- Exercise brief
Copy every line of the records below verbatim, omitting the pictures.

- Material to process
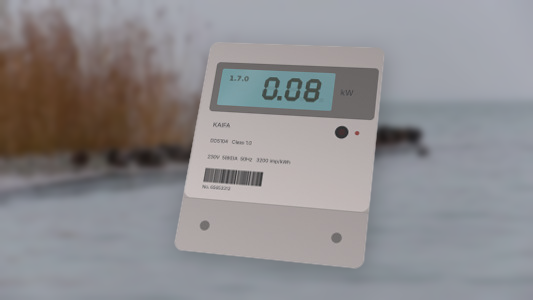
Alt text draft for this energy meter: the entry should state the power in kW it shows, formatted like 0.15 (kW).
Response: 0.08 (kW)
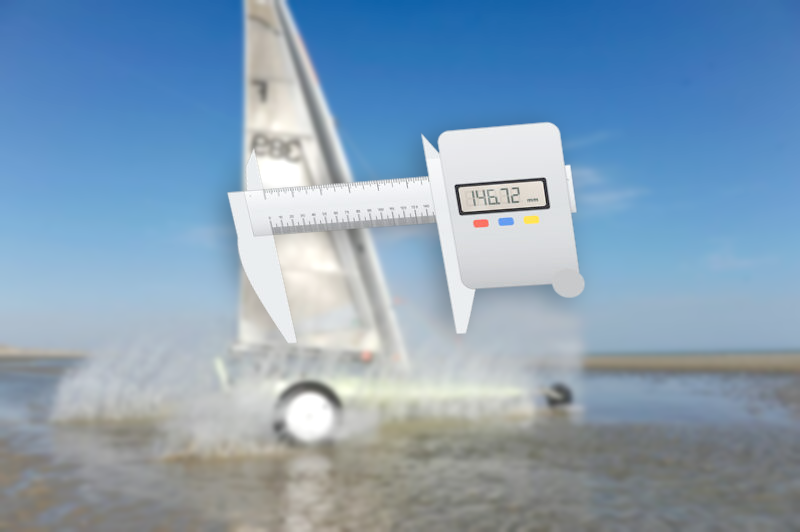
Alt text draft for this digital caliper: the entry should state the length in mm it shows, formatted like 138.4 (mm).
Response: 146.72 (mm)
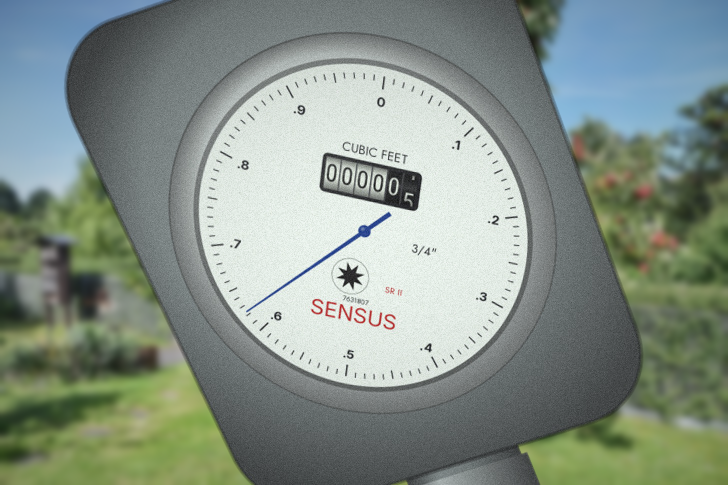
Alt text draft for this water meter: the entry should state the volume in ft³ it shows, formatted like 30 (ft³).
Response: 4.62 (ft³)
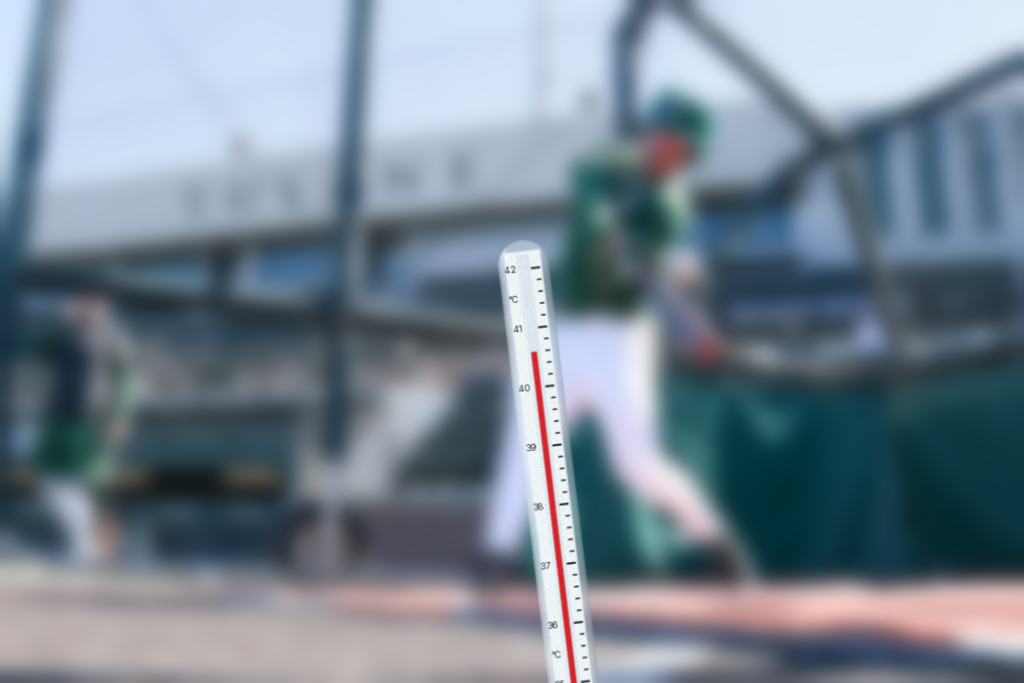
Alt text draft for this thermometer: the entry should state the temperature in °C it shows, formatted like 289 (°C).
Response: 40.6 (°C)
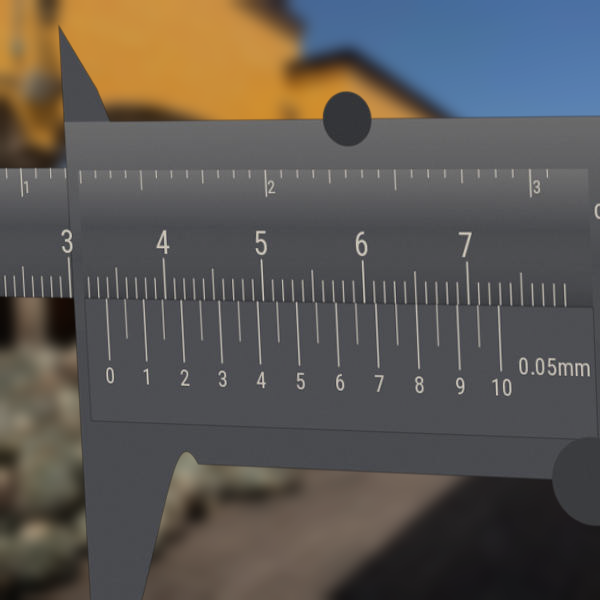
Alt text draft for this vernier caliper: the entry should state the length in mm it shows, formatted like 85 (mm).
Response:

- Answer area
Alt text draft for this energy meter: the entry should state the power in kW it shows, formatted like 0.15 (kW).
Response: 0.08 (kW)
Alt text draft for this digital caliper: the entry should state the length in mm it shows, formatted like 138.4 (mm).
Response: 146.72 (mm)
Alt text draft for this water meter: the entry should state the volume in ft³ it shows, formatted like 30 (ft³).
Response: 4.62 (ft³)
Alt text draft for this thermometer: the entry should state the temperature in °C it shows, formatted like 289 (°C).
Response: 40.6 (°C)
Alt text draft for this vernier caliper: the entry should state the length in mm it shows, formatted like 85 (mm).
Response:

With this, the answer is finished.